● What this task involves: Could you copy every line of the listing below verbatim, keeping each character unchanged?

[Start Stored rows]

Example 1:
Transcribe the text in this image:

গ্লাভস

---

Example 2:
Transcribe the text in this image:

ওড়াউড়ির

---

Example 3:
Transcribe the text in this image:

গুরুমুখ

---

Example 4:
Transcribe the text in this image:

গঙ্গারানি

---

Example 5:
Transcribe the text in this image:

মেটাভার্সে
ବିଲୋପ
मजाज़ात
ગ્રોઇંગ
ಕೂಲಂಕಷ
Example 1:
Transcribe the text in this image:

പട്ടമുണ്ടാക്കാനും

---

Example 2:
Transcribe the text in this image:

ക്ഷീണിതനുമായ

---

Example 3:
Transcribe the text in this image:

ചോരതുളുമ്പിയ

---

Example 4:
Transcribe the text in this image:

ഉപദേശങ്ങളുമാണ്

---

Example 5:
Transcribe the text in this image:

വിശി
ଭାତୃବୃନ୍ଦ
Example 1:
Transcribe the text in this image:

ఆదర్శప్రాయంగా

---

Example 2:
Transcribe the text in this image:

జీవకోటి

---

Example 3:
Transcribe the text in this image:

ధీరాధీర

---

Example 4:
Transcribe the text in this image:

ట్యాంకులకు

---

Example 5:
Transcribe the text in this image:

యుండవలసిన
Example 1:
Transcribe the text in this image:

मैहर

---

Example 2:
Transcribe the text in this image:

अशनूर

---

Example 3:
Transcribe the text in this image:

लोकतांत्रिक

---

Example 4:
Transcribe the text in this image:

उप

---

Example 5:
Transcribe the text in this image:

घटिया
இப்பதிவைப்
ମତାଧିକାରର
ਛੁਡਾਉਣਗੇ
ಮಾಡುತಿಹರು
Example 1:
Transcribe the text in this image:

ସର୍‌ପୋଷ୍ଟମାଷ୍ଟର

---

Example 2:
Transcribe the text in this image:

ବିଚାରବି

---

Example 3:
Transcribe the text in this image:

[End Stored rows]

● Correct output:
Example 1:
Transcribe the text in this image:

গ্লাভস

---

Example 2:
Transcribe the text in this image:

ওড়াউড়ির

---

Example 3:
Transcribe the text in this image:

গুরুমুখ

---

Example 4:
Transcribe the text in this image:

গঙ্গারানি

---

Example 5:
Transcribe the text in this image:

মেটাভার্সে
ବିଲୋପ
मजाज़ात
ગ્રોઇંગ
ಕೂಲಂಕಷ
Example 1:
Transcribe the text in this image:

പട്ടമുണ്ടാക്കാനും

---

Example 2:
Transcribe the text in this image:

ക്ഷീണിതനുമായ

---

Example 3:
Transcribe the text in this image:

ചോരതുളുമ്പിയ

---

Example 4:
Transcribe the text in this image:

ഉപദേശങ്ങളുമാണ്

---

Example 5:
Transcribe the text in this image:

വിശി
ଭାତୃବୃନ୍ଦ
Example 1:
Transcribe the text in this image:

ఆదర్శప్రాయంగా

---

Example 2:
Transcribe the text in this image:

జీవకోటి

---

Example 3:
Transcribe the text in this image:

ధీరాధీర

---

Example 4:
Transcribe the text in this image:

ట్యాంకులకు

---

Example 5:
Transcribe the text in this image:

యుండవలసిన
Example 1:
Transcribe the text in this image:

मैहर

---

Example 2:
Transcribe the text in this image:

अशनूर

---

Example 3:
Transcribe the text in this image:

लोकतांत्रिक

---

Example 4:
Transcribe the text in this image:

उप

---

Example 5:
Transcribe the text in this image:

घटिया
இப்பதிவைப்
ମତାଧିକାରର
ਛੁਡਾਉਣਗੇ
ಮಾಡುತಿಹರು
Example 1:
Transcribe the text in this image:

ସର୍‌ପୋଷ୍ଟମାଷ୍ଟର

---

Example 2:
Transcribe the text in this image:

ବିଚାରବି

---

Example 3:
Transcribe the text in this image:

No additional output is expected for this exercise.